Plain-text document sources
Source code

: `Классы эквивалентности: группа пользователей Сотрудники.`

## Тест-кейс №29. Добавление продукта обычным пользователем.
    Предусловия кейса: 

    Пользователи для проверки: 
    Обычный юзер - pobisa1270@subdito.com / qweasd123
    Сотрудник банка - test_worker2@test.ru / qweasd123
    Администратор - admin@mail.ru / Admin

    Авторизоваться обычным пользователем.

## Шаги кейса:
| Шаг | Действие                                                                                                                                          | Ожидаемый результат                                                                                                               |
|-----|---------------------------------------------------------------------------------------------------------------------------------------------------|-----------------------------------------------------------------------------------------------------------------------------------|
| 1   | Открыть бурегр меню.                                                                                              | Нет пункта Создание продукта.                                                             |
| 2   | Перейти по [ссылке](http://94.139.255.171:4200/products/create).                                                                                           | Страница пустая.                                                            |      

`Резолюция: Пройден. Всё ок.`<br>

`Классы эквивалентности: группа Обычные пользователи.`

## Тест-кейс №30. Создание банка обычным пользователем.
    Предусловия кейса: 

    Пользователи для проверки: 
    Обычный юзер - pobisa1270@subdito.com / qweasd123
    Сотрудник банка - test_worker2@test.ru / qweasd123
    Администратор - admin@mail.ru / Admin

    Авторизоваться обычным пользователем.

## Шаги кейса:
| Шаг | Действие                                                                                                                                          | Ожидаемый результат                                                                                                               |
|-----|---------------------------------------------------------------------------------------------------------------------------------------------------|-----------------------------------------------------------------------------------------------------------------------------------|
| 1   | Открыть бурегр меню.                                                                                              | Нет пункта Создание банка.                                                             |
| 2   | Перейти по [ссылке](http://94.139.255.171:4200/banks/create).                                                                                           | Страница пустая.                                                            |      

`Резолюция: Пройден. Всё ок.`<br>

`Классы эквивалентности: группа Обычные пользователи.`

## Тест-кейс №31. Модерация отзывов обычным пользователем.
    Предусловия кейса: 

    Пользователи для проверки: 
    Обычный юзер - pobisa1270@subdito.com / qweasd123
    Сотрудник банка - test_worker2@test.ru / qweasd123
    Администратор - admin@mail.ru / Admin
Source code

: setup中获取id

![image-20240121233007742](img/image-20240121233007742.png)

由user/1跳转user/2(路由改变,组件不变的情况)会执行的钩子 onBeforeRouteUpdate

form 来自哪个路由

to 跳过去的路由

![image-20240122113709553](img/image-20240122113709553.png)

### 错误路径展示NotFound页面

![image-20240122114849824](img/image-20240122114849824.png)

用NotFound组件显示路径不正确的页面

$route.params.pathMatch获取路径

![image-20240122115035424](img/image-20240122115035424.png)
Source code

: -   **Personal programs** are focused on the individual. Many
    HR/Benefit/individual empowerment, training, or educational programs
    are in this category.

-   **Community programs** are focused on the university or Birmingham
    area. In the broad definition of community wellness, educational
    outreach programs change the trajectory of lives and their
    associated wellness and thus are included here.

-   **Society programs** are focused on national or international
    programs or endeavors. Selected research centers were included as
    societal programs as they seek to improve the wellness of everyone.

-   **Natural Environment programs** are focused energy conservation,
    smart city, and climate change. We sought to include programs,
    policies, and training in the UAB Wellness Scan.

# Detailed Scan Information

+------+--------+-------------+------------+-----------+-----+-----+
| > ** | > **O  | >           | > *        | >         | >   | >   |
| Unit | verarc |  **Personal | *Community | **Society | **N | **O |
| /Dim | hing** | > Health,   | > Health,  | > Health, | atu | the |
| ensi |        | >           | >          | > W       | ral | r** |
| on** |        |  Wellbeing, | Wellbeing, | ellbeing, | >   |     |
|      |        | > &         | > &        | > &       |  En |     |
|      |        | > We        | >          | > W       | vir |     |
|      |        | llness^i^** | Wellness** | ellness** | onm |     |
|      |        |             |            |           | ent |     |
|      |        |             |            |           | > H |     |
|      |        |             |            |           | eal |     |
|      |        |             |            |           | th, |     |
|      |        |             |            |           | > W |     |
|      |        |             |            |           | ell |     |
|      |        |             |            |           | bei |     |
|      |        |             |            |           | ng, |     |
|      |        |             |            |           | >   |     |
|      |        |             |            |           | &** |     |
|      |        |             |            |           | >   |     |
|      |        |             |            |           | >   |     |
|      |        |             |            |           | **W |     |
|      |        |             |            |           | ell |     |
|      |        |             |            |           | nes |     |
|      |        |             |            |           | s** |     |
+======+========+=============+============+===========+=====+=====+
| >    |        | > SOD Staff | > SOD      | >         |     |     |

Written task: Switch every "Обычный юзер" in the data above to "Обычный пользователь" and write the lines out again, leaving all else untouched.

Output of the exercise:
Source code

: `Классы эквивалентности: группа пользователей Сотрудники.`

## Тест-кейс №29. Добавление продукта обычным пользователем.
    Предусловия кейса: 

    Пользователи для проверки: 
    Обычный пользователь - pobisa1270@subdito.com / qweasd123
    Сотрудник банка - test_worker2@test.ru / qweasd123
    Администратор - admin@mail.ru / Admin

    Авторизоваться обычным пользователем.

## Шаги кейса:
| Шаг | Действие                                                                                                                                          | Ожидаемый результат                                                                                                               |
|-----|---------------------------------------------------------------------------------------------------------------------------------------------------|-----------------------------------------------------------------------------------------------------------------------------------|
| 1   | Открыть бурегр меню.                                                                                              | Нет пункта Создание продукта.                                                             |
| 2   | Перейти по [ссылке](http://94.139.255.171:4200/products/create).                                                                                           | Страница пустая.                                                            |      

`Резолюция: Пройден. Всё ок.`<br>

`Классы эквивалентности: группа Обычные пользователи.`

## Тест-кейс №30. Создание банка обычным пользователем.
    Предусловия кейса: 

    Пользователи для проверки: 
    Обычный пользователь - pobisa1270@subdito.com / qweasd123
    Сотрудник банка - test_worker2@test.ru / qweasd123
    Администратор - admin@mail.ru / Admin

    Авторизоваться обычным пользователем.

## Шаги кейса:
| Шаг | Действие                                                                                                                                          | Ожидаемый результат                                                                                                               |
|-----|---------------------------------------------------------------------------------------------------------------------------------------------------|-----------------------------------------------------------------------------------------------------------------------------------|
| 1   | Открыть бурегр меню.                                                                                              | Нет пункта Создание банка.                                                             |
| 2   | Перейти по [ссылке](http://94.139.255.171:4200/banks/create).                                                                                           | Страница пустая.                                                            |      

`Резолюция: Пройден. Всё ок.`<br>

`Классы эквивалентности: группа Обычные пользователи.`

## Тест-кейс №31. Модерация отзывов обычным пользователем.
    Предусловия кейса: 

    Пользователи для проверки: 
    Обычный пользователь - pobisa1270@subdito.com / qweasd123
    Сотрудник банка - test_worker2@test.ru / qweasd123
    Администратор - admin@mail.ru / Admin
Source code

: setup中获取id

![image-20240121233007742](img/image-20240121233007742.png)

由user/1跳转user/2(路由改变,组件不变的情况)会执行的钩子 onBeforeRouteUpdate

form 来自哪个路由

to 跳过去的路由

![image-20240122113709553](img/image-20240122113709553.png)

### 错误路径展示NotFound页面

![image-20240122114849824](img/image-20240122114849824.png)

用NotFound组件显示路径不正确的页面

$route.params.pathMatch获取路径

![image-20240122115035424](img/image-20240122115035424.png)
Source code

: -   **Personal programs** are focused on the individual. Many
    HR/Benefit/individual empowerment, training, or educational programs
    are in this category.

-   **Community programs** are focused on the university or Birmingham
    area. In the broad definition of community wellness, educational
    outreach programs change the trajectory of lives and their
    associated wellness and thus are included here.

-   **Society programs** are focused on national or international
    programs or endeavors. Selected research centers were included as
    societal programs as they seek to improve the wellness of everyone.

-   **Natural Environment programs** are focused energy conservation,
    smart city, and climate change. We sought to include programs,
    policies, and training in the UAB Wellness Scan.

# Detailed Scan Information

+------+--------+-------------+------------+-----------+-----+-----+
| > ** | > **O  | >           | > *        | >         | >   | >   |
| Unit | verarc |  **Personal | *Community | **Society | **N | **O |
| /Dim | hing** | > Health,   | > Health,  | > Health, | atu | the |
| ensi |        | >           | >          | > W       | ral | r** |
| on** |        |  Wellbeing, | Wellbeing, | ellbeing, | >   |     |
|      |        | > &         | > &        | > &       |  En |     |
|      |        | > We        | >          | > W       | vir |     |
|      |        | llness^i^** | Wellness** | ellness** | onm |     |
|      |        |             |            |           | ent |     |
|      |        |             |            |           | > H |     |
|      |        |             |            |           | eal |     |
|      |        |             |            |           | th, |     |
|      |        |             |            |           | > W |     |
|      |        |             |            |           | ell |     |
|      |        |             |            |           | bei |     |
|      |        |             |            |           | ng, |     |
|      |        |             |            |           | >   |     |
|      |        |             |            |           | &** |     |
|      |        |             |            |           | >   |     |
|      |        |             |            |           | >   |     |
|      |        |             |            |           | **W |     |
|      |        |             |            |           | ell |     |
|      |        |             |            |           | nes |     |
|      |        |             |            |           | s** |     |
+======+========+=============+============+===========+=====+=====+
| >    |        | > SOD Staff | > SOD      | >         |     |     |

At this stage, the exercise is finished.